Seven years after its signing, the North American Free Trade Agreement has had a profound impact on the United States, Mexico and Canada, a group of panelists said Wednesday during the U.S.-Mexico Border Summit at The University of Texas-Pan American.
The two-hour session, "Business Roundtable: Seven Years After NAFTA," was moderated by R. David Guerra, InterNational Bank of Commerce president. It began with Dr. Stephen Flynn of the Council of Foreign Relations praising the Summit as a way to build binational relationships and carry on dialogue to bring about necessary changes.
Indeed, access to international and overseas markets will be the key to future prosperity for both countries, Flynn said. To accomplish this, transportation and logistical systems must be seamless, and there has to be proper control and security measures in place.
Nonetheless, Mexico and the United States already are strong trading partners, said John W. Johnson, Texas Department of Transportation commissioner, and Mexico will soon pass Canada as the country's top trading partner.
About 80 percent of U.S.-Mexico trade is by truck, with three-fourths of that trade going through Texas. The result is positive for local, state and national economies but negative in terms of congestion and safety.
"NAFTA has left an indelible mark on the state of Texas," Johnson said. "I don't think anyone back in 1993 or '94 knew the significant impact NAFTA would have today. ... The border should not be an impediment to trade. It must be made as efficient and effective as possible."
Sam Vale, Border Trade Alliance chairman of Strategic Planning, echoed Johnson's comments. He said NAFTA's primary purpose of lowering the cost of doing business in North America has been reached to a large extent. But, there is still not a political consensus among all parties at all levels.
"The country does not believe this is the only thing out there, and it must if we are to move forward," Vale said. "It's not about the border. It's about what's good for Texas and what's good for the United States, Mexico and Canada."
One way to move forward is with the proposed Interstate 69, which would connect Canada to Mexico through America's heartland.
John D. Caruthers Jr., I-69 Mid-Continent Highway Coalition president, said environmental studies are under way on the 2,000-mile interstate, with construction expected to take at least eight years. But, the Texas portion of I-69 alone is expected to run about $7.2 billion, and financial support is lacking.
"We're going to build this road," Caruthers said. "It will benefit all three countries, and hopefully, we'll be able to look back someday and be amazed at how we underestimated its effect."
The completion of I-69 would greatly benefit transit among the three countries, especially the United States and Mexico. Carlos Santos of Bancomext, a trade promotion organization, noted Mexico's economy is the 12th largest in the world, with exports to the United States growing from $50 billion in 1993 to $160 billion in 2000.

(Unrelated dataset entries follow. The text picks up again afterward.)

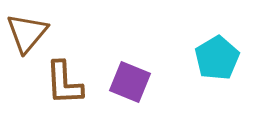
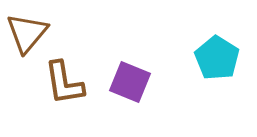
cyan pentagon: rotated 9 degrees counterclockwise
brown L-shape: rotated 6 degrees counterclockwise
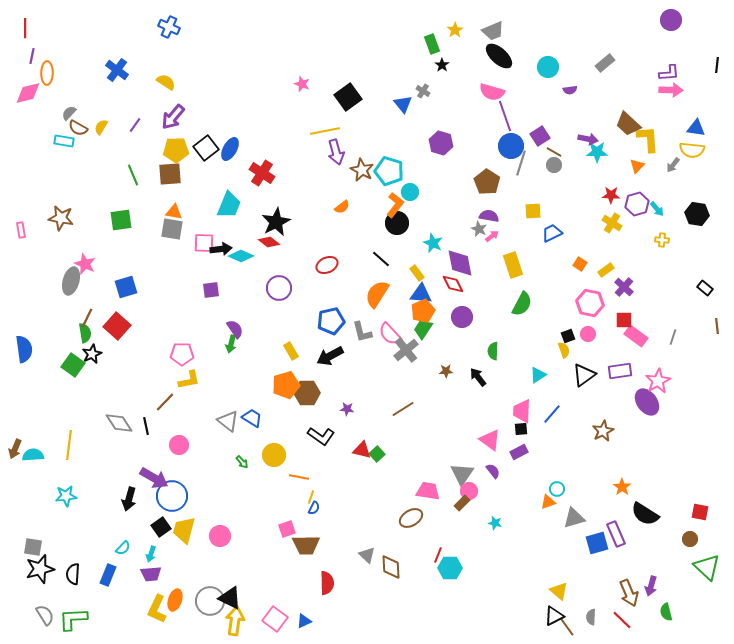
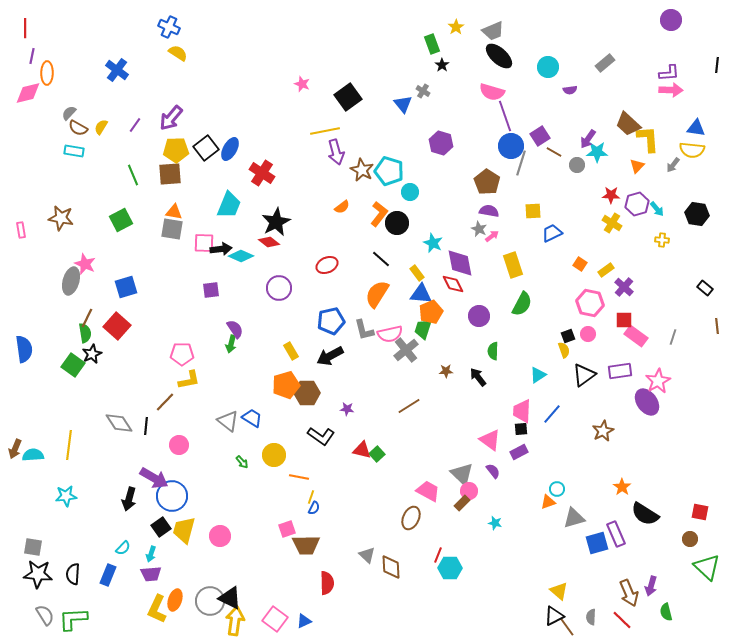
yellow star at (455, 30): moved 1 px right, 3 px up
yellow semicircle at (166, 82): moved 12 px right, 29 px up
purple arrow at (173, 117): moved 2 px left, 1 px down
purple arrow at (588, 139): rotated 114 degrees clockwise
cyan rectangle at (64, 141): moved 10 px right, 10 px down
gray circle at (554, 165): moved 23 px right
orange L-shape at (395, 205): moved 16 px left, 9 px down
purple semicircle at (489, 216): moved 5 px up
green square at (121, 220): rotated 20 degrees counterclockwise
orange pentagon at (423, 311): moved 8 px right, 1 px down
purple circle at (462, 317): moved 17 px right, 1 px up
green trapezoid at (423, 329): rotated 15 degrees counterclockwise
gray L-shape at (362, 332): moved 2 px right, 2 px up
pink semicircle at (390, 334): rotated 60 degrees counterclockwise
brown line at (403, 409): moved 6 px right, 3 px up
black line at (146, 426): rotated 18 degrees clockwise
gray triangle at (462, 474): rotated 20 degrees counterclockwise
pink trapezoid at (428, 491): rotated 20 degrees clockwise
brown ellipse at (411, 518): rotated 35 degrees counterclockwise
black star at (40, 569): moved 2 px left, 5 px down; rotated 20 degrees clockwise
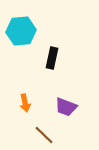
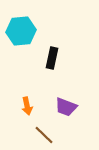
orange arrow: moved 2 px right, 3 px down
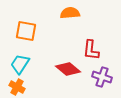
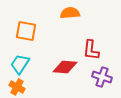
red diamond: moved 3 px left, 2 px up; rotated 35 degrees counterclockwise
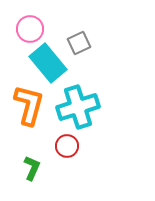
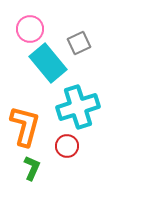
orange L-shape: moved 4 px left, 21 px down
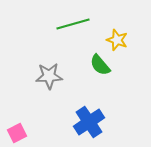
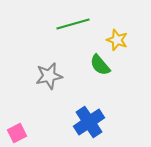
gray star: rotated 8 degrees counterclockwise
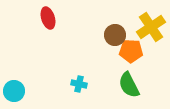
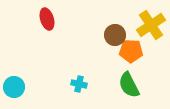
red ellipse: moved 1 px left, 1 px down
yellow cross: moved 2 px up
cyan circle: moved 4 px up
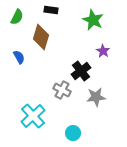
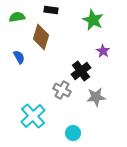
green semicircle: rotated 126 degrees counterclockwise
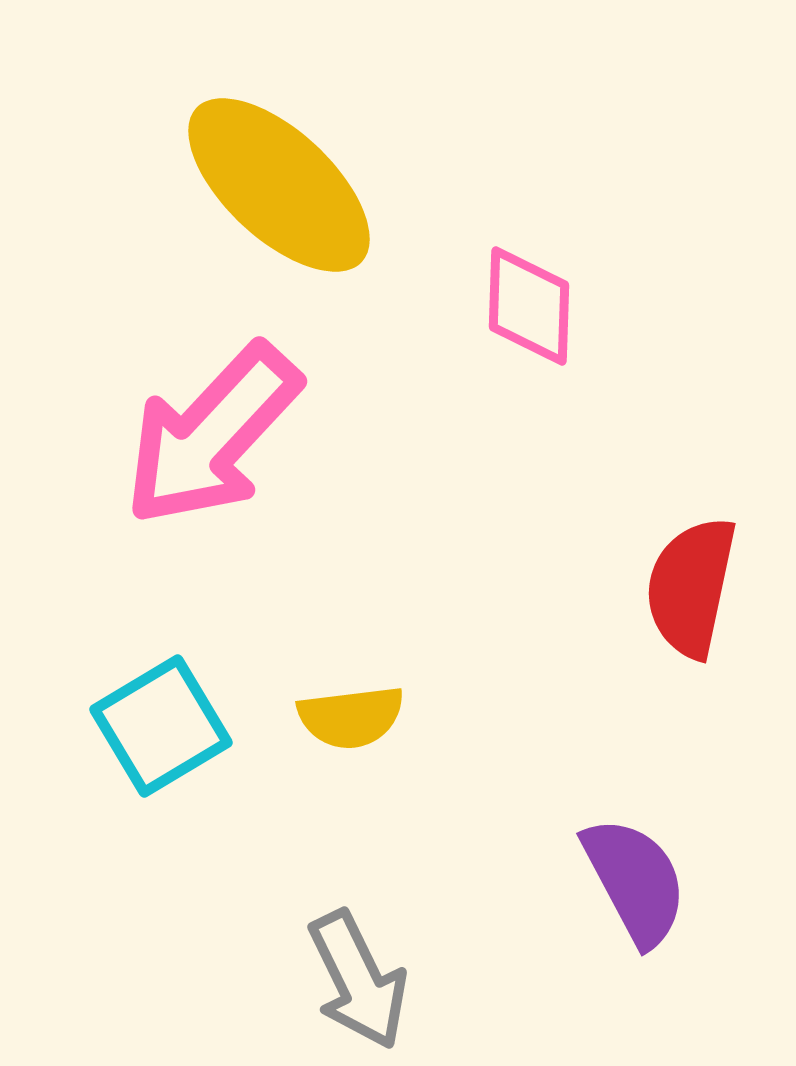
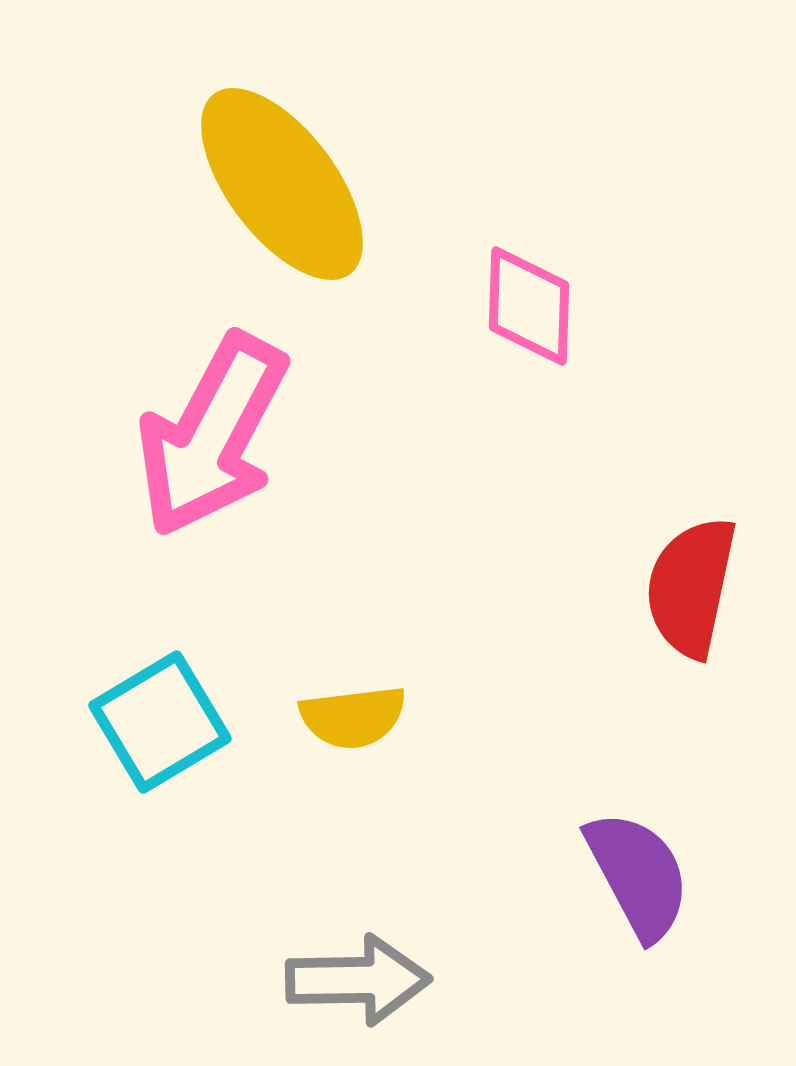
yellow ellipse: moved 3 px right, 1 px up; rotated 10 degrees clockwise
pink arrow: rotated 15 degrees counterclockwise
yellow semicircle: moved 2 px right
cyan square: moved 1 px left, 4 px up
purple semicircle: moved 3 px right, 6 px up
gray arrow: rotated 65 degrees counterclockwise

Other panelists included Daniel B. Hastings Jr., U.S. Customs broker from Laredo, who said Congress must provide more technology, personnel and infrastructure along the border; John Castany of Wells Manufacturing Corp. and Reynosa Asociacion de Maquiladoras, who said maquiladoras must keep their edge in the global competitive market through NAFTA; and Fernando Mejia, Mexican Custom Brokers Association president, who addressed Mexico's use of and relationships with the Laredo-Nuevo Laredo trade corridor.
The three-day U.S.-Mexico Border Summit, which ends Friday, is bringing together high-ranking officials from both countries, representatives of major national foundations and corporate leaders to examine international trade, energy, telecommunications, utility infrastructure corridor development, border manufacturing opportunities, water, housing and health issues.